Поправила аккуратной стопочкой свой доклад для пары по истории музыки. Проверила нотные тетради и заточку карандашей. Я во всеоружии! Ах нет. Бубен! Вряд ли фанатки Винсента остыли, а в Острайхе перевелись тухлые яйца и помидоры.

В домике нашего университетского сестринства было подозрительно тихо. Обычно по утрам здесь царит такая же суета, какую недавно навела Шая в комнате. Но сегодня не было беготни и суеты. Редкие сёстры, которые ещё не ушли на занятия тихо обсуждали что-то, но завидев меня, тут же прекращали разговор и многозначительно смотрели друг на друга.

– Елена, можно тебя на минуточку, – сладко пропела президент нашего сестринства с не менее приторной улыбкой на губах.

От её голоса и этой гримасы у меня мгновенно подскочил уровень сахара в крови. Не припомню ни единого случая, чтобы что-то хорошее начиналось вот так.

– Доброе утро Виктория, ты что-то хотела?

Она оценивающе изучала меня с головы до ног. Её взгляд задержался на моих идеально натёртых туфлях, учебной мантии без единой складочки или пятнышка. Я чувствовала, что она ищет за что зацепиться, и она нашла это.

– Странная прическа. Может, одолжить тебе гребень? Свой ты, очевидно, потеряла.

Моя рука мгновенно взметнулась к волосам, и что-то едкое и обиженное уже начинало подниматься в груди. Это что-то требовало от меня немедленной сатисфакции, как вчера, когда мы сражались с Винсом. Мне-то все нравилось в моей прическе. Ещё несколько минут назад, когда я смотрелась в зеркало, я была вполне счастлива.

– Благодарю Виктория, – я все держала себя в рамках приличия, кем бы ни был мой отец, но даже его имя бессильно в этом токсичном девичьем царстве, которым заправляет дочь графа Верхнего Острайха.

– По возможности, приди сегодня пораньше с занятий. Есть важный разговор.

Я сглотнула и тут же растеряла свой боевой настрой. Ничего хорошего фраза “важный разговор” никогда не предвещала. Все важные разговоры, которые инициировала Виктория заканчивались одинаково: кого-то из сестёр выгоняли на общем голосовании. А голосовали все, так же как Виктория.

Растерянно кивнула и пообещала не опаздывать.

Глупости же? Чего я такого сделала, чтобы меня выгнали?

Или сделала?

Встряхнулась, когда вышла на улицу, и обволакивающий звон тут же отвлек меня от мрачных мыслей.

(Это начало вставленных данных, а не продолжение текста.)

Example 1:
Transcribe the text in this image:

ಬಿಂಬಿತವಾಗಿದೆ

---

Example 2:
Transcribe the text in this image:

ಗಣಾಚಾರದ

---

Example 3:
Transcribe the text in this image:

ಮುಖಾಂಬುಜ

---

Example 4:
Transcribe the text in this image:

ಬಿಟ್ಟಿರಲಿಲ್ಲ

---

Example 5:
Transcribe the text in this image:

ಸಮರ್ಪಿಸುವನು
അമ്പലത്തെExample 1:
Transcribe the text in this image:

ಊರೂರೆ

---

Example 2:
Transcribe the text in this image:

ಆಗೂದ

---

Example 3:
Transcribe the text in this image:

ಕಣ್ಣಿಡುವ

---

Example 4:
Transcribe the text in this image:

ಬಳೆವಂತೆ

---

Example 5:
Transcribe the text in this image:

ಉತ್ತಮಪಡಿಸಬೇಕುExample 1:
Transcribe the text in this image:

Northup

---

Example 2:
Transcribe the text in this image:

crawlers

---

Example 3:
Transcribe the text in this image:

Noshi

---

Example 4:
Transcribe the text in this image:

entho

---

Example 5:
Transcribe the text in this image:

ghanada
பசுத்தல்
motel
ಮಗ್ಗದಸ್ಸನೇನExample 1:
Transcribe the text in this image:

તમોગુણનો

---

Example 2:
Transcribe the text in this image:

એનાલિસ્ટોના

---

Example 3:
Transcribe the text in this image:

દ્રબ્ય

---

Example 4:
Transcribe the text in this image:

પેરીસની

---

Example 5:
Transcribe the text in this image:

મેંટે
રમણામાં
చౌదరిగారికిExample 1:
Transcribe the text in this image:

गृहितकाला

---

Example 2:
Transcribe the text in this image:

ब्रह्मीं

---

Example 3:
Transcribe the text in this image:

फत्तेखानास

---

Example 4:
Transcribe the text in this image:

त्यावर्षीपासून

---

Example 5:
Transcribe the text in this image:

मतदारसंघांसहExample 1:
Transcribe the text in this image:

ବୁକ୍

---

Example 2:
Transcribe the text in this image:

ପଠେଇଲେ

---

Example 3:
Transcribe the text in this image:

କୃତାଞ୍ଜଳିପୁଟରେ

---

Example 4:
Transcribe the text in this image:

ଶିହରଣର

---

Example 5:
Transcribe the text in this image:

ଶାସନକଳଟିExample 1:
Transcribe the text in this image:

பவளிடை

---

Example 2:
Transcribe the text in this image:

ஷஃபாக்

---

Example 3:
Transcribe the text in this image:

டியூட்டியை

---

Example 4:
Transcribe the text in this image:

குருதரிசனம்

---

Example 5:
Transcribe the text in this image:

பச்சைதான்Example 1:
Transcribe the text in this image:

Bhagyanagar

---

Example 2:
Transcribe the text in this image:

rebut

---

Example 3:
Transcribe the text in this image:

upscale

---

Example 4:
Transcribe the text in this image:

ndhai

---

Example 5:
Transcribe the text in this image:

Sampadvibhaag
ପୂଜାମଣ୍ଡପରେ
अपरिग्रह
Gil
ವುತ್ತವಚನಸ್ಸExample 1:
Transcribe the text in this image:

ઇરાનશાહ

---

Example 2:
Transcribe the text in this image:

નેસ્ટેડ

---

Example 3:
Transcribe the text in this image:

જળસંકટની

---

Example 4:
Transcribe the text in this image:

Бубен герра Циммермана особенный не иначе. Пока я шла к главному корпусу, он то и дело весело позвякивал, что я почти полностью растворилась в этой нестройной и озорной мелодии, напрочь забыв обо всем. Дисквалификация, возможный гнев отца, нахальство Винсента, его мстительные фанатки, Виктория с ее снобизмом и властью: все это сбежало, зажав уши, едва я потревожила незатейливый музыкальный инструмент.

Жаль, что дорога до главного корпуса была недолгой. Домик нашего престижного сестринства едва ли не граничил с учебными зданиями, и вот уже в главном холле от моей прежней беззаботности не осталось и следа. Едва я переступила порог, как натужная тишина поглотила собой все кроме звука моих шагов.

Кто-то прокашлялся, кто-то шуршал бумагами, кто-то подавил смешок, и все они смотрели на меня.

Чем-то это напомнило видео с моих концертов, разве что интереса во взглядах больше, но там тоже кашляли, шуршали и посмеивались.

Я поправила на плече ремень от сумки и прибавила шагу до секции с моим персональным шкафчиком. Нужно было забрать часть книг, выложить лишнее и перевести дух.

Передо мной расступались, но не из уважения, я словно резко стала для всех мерзким гадом. Хорошо хоть не кидались ничем. Да и не нужно им было. Эффект от этой гробовой тишины был куда сильнее реальной расправы. Тишины в моей жизни было слишком много, так много, что даже музыка не смогла полностью её заполнить.

Дрожащими руками я пыталась открыть замок на шкафчике, но сделать это было куда труднее, чем сыграть ураганный каприс мастеров прошлого. Никто не должен видеть мой страх и волнение. Никто.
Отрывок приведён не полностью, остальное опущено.